L’IPTV illégale a le sens du calendrier. Avant la Coupe du monde de football, les offres promettant des milliers de chaînes pour quelques dizaines d’euros par an ont forcément attiré les amateurs de ballon rond, de séries et de bouquets TV normalement beaucoup plus chers. Sauf que derrière la bonne affaire, il y a souvent une organisation bien rodée. Et parfois, la police au bout du flux.
Une organisation bien huilée
Les policiers de l’Office anti-cybercriminalité ont mis au jour un vaste réseau de revente d’abonnements IPTV pirates, rapporte Sud-Ouest. Quatorze personnes ont été interpellées ces derniers mois en France, en Europe et en Algérie. Elles sont poursuivies notamment pour contrefaçon, et pour certaines pour blanchiment en bande organisée.
L’enquête est partie d’une plainte déposée par Canal+. Le groupe avait repéré que ses chaînes étaient proposées sur des plateformes clandestines. Les investigations, menées sous l’autorité de la Juridiction interrégionale spécialisée de Bordeaux, ont d’abord ciblé un fournisseur de matériel installé dans les Landes. Elles ont ensuite mené les policiers dans l’Aude, l’Hérault et en Gironde.
En Gironde, un revendeur de boîtiers pirates et d’abonnements aurait encaissé plus de 340.000 euros en cinq ans. De quoi rappeler que l’IPTV illégale n’est pas seulement une petite combine entre voisins, mais un business très rentable quand il passe à grande échelle. Selon l’enquête, le réseau était dirigé par un Algérien d’une trentaine d’années, propriétaire du site proposant l’offre pirate. Il aurait pris soin de ne jamais recevoir directement l’argent généré par l’activité. Les fonds transitaient par des intermédiaires, ou via le paiement de frais liés à l’hébergement des données auprès de fournisseurs de serveurs.

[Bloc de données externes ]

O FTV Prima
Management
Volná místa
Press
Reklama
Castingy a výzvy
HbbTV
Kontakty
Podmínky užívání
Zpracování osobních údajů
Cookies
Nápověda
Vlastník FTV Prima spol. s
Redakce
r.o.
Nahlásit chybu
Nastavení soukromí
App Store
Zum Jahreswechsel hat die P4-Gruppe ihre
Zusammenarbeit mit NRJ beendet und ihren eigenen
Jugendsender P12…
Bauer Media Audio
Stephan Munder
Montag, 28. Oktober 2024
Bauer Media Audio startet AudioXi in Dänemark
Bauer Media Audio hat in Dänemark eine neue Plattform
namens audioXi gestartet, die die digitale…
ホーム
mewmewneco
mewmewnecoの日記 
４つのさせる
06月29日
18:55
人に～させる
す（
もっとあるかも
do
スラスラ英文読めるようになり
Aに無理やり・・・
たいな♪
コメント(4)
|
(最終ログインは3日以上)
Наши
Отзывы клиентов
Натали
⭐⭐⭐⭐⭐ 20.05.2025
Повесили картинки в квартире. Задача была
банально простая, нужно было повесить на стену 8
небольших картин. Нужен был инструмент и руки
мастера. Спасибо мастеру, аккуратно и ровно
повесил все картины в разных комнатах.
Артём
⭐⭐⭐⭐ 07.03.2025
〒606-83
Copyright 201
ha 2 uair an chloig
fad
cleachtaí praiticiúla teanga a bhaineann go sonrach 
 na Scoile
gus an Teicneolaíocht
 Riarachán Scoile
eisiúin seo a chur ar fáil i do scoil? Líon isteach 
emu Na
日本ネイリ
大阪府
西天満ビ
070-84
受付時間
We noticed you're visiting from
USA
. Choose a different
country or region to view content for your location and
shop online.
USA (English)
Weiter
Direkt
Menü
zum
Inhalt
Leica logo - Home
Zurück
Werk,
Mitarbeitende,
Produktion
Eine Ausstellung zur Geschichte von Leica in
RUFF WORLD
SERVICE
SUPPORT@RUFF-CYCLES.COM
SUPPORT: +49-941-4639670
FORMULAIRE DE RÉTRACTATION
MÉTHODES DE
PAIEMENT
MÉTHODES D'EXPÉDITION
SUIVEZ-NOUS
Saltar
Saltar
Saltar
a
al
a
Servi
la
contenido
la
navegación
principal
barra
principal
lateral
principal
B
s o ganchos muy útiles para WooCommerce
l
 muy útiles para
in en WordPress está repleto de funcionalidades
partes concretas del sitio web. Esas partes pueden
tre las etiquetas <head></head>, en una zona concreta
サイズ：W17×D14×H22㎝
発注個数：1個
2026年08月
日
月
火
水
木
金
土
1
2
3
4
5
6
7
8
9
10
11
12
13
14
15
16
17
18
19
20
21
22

Le responsable présumé s’appuyait sur des hommes de confiance, originaires de sa ville natale en Algérie, mais installés en France ou y ayant des attaches familiales. Leur rôle : recruter d’autres revendeurs, administrer les accès et faire tourner la boutique.
Les policiers ont saisi plusieurs centaines de milliers d’euros, ainsi que des biens immobiliers. Deux personnes soupçonnées d’avoir blanchi l’argent du réseau ont aussi été identifiées en Belgique et en Algérie. Elles auraient utilisé les comptes bancaires de proches installés en France. Une association censée aider les plus démunis en Algérie aurait également servi de coquille vide pour accueillir des fonds.
La police insiste aussi sur un autre point : les utilisateurs ne sont pas à l’abri de poursuites pénales. Les autorités réfléchissent à un système d’amende, de 150 € pour une première infraction à 5.000 € en cas de récidive, sur le modèle italien.